> [YOUR INSTRUCTIONS]: Pick out all lines with the word "elbow" from the records that follow.

[Structured pose outputs]
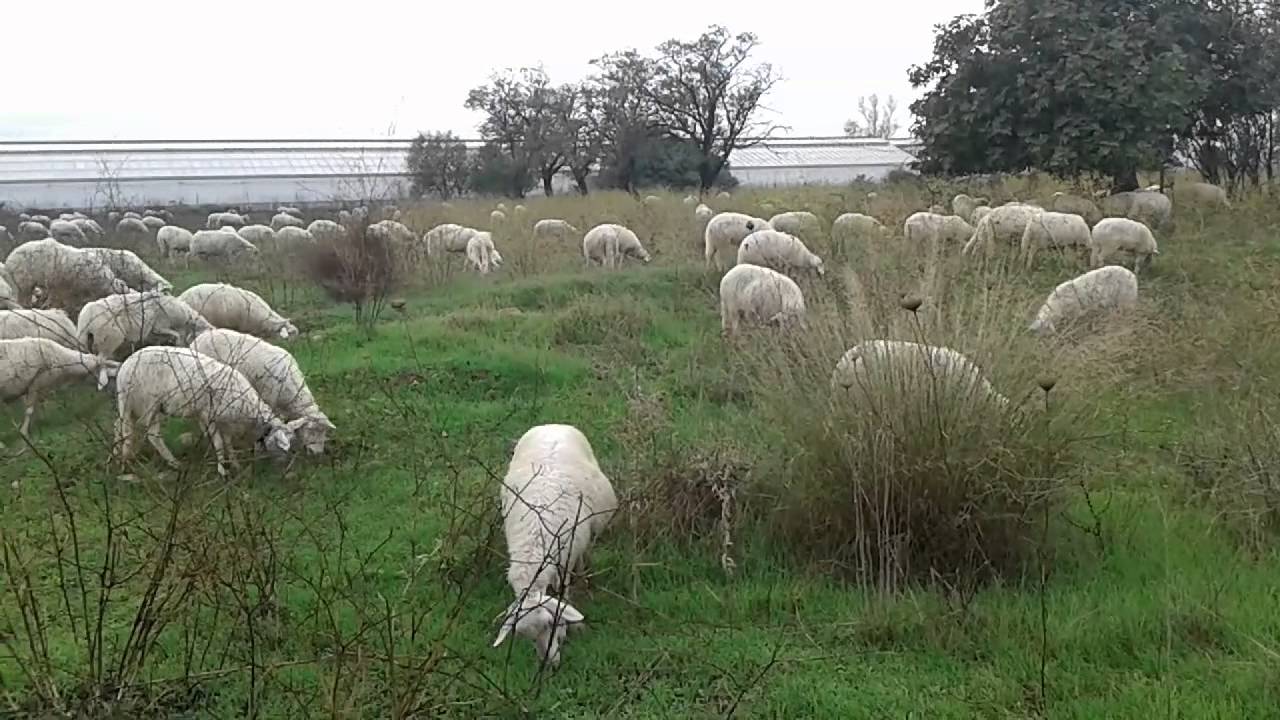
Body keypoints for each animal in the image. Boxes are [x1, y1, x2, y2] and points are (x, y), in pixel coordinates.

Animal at [77, 290, 211, 360]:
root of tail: (86, 317)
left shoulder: (153, 334)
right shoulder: (159, 327)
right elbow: (176, 335)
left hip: (87, 341)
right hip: (111, 338)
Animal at [113, 346, 305, 476]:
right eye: (281, 445)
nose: (284, 466)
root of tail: (124, 369)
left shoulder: (223, 419)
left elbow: (227, 442)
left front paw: (234, 464)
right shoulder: (208, 415)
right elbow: (219, 443)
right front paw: (222, 470)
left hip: (138, 405)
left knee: (120, 426)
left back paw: (119, 455)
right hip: (148, 404)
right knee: (149, 434)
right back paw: (170, 463)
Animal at [190, 328, 335, 455]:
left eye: (323, 432)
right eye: (312, 431)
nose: (317, 453)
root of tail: (198, 338)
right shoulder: (269, 398)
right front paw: (260, 447)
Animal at [493, 424, 618, 668]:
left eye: (552, 623)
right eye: (525, 636)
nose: (548, 664)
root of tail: (553, 425)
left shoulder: (565, 561)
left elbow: (564, 593)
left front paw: (577, 625)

> [SOLUTION BELOW]:
right elbow: (176, 335)
left elbow: (227, 442)
right elbow: (219, 443)
left elbow: (564, 593)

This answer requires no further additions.